EXERCISE DATA:
● ● ● ●

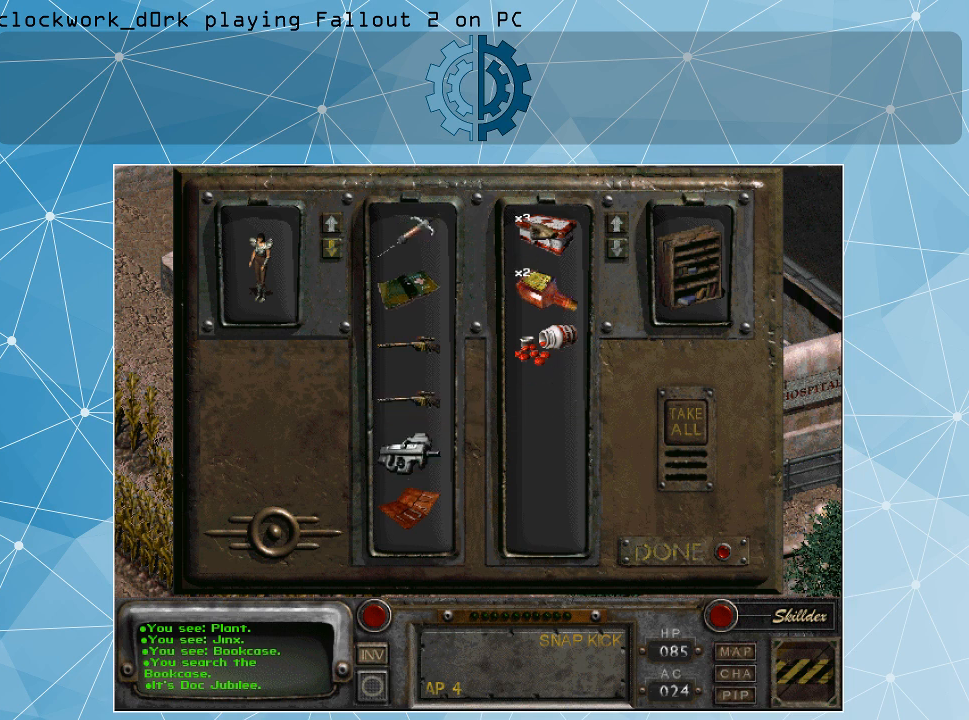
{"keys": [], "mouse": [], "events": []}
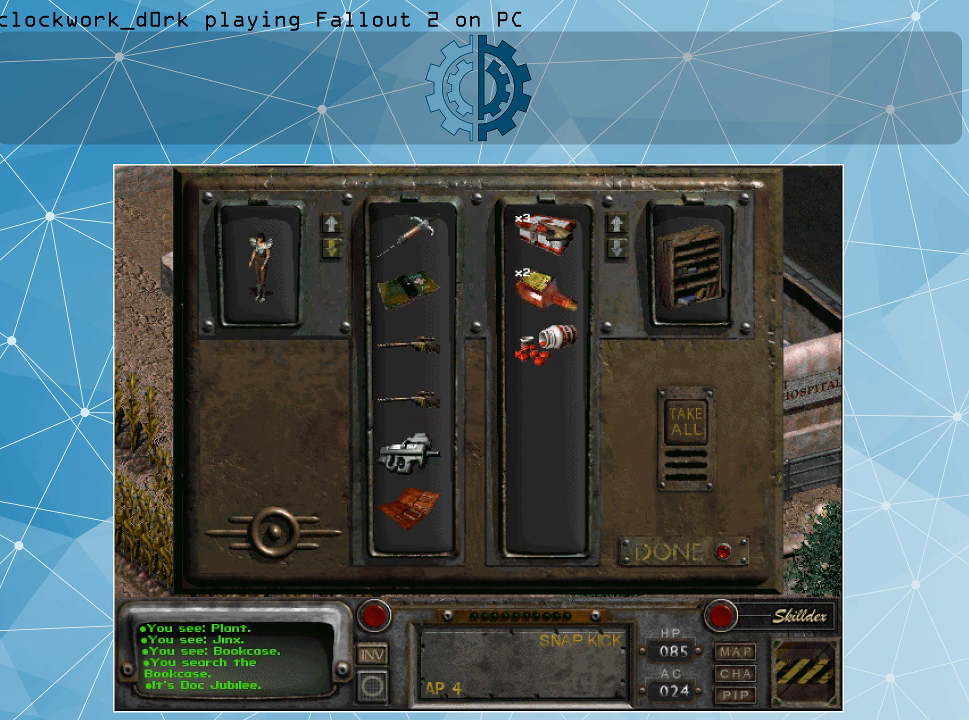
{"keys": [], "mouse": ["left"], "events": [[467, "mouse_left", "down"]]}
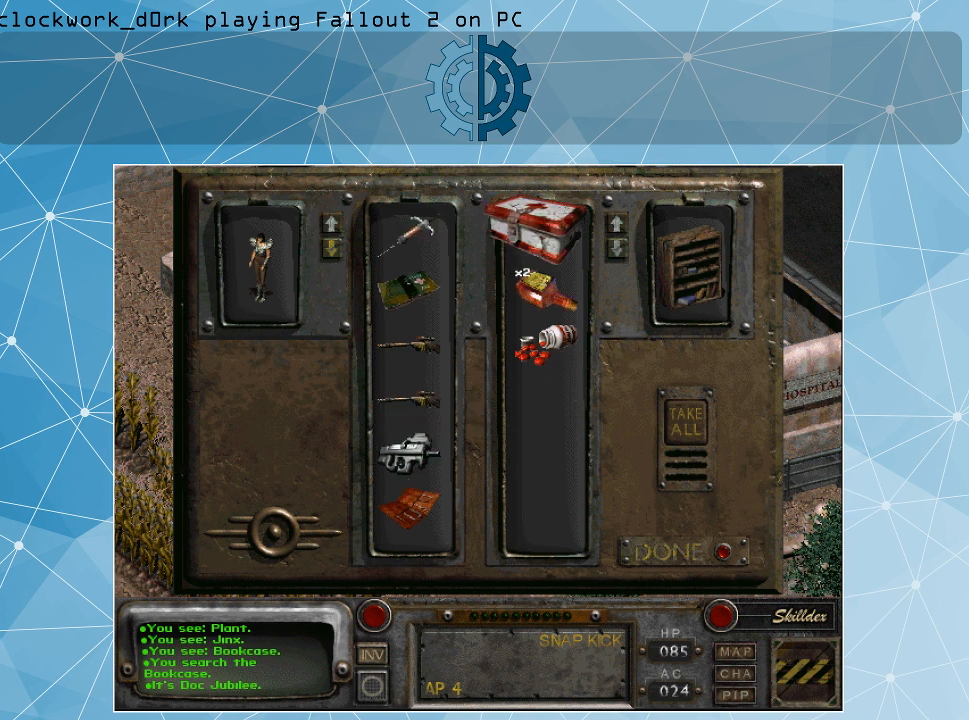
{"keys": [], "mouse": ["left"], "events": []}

● ● ● ●

WHAT TO WORK ON: Omit the pictures, then output the rest of the listing exactly.

ANSWER:
{"keys": [], "mouse": [], "events": []}
{"keys": [], "mouse": ["left"], "events": [[467, "mouse_left", "down"]]}
{"keys": [], "mouse": ["left"], "events": []}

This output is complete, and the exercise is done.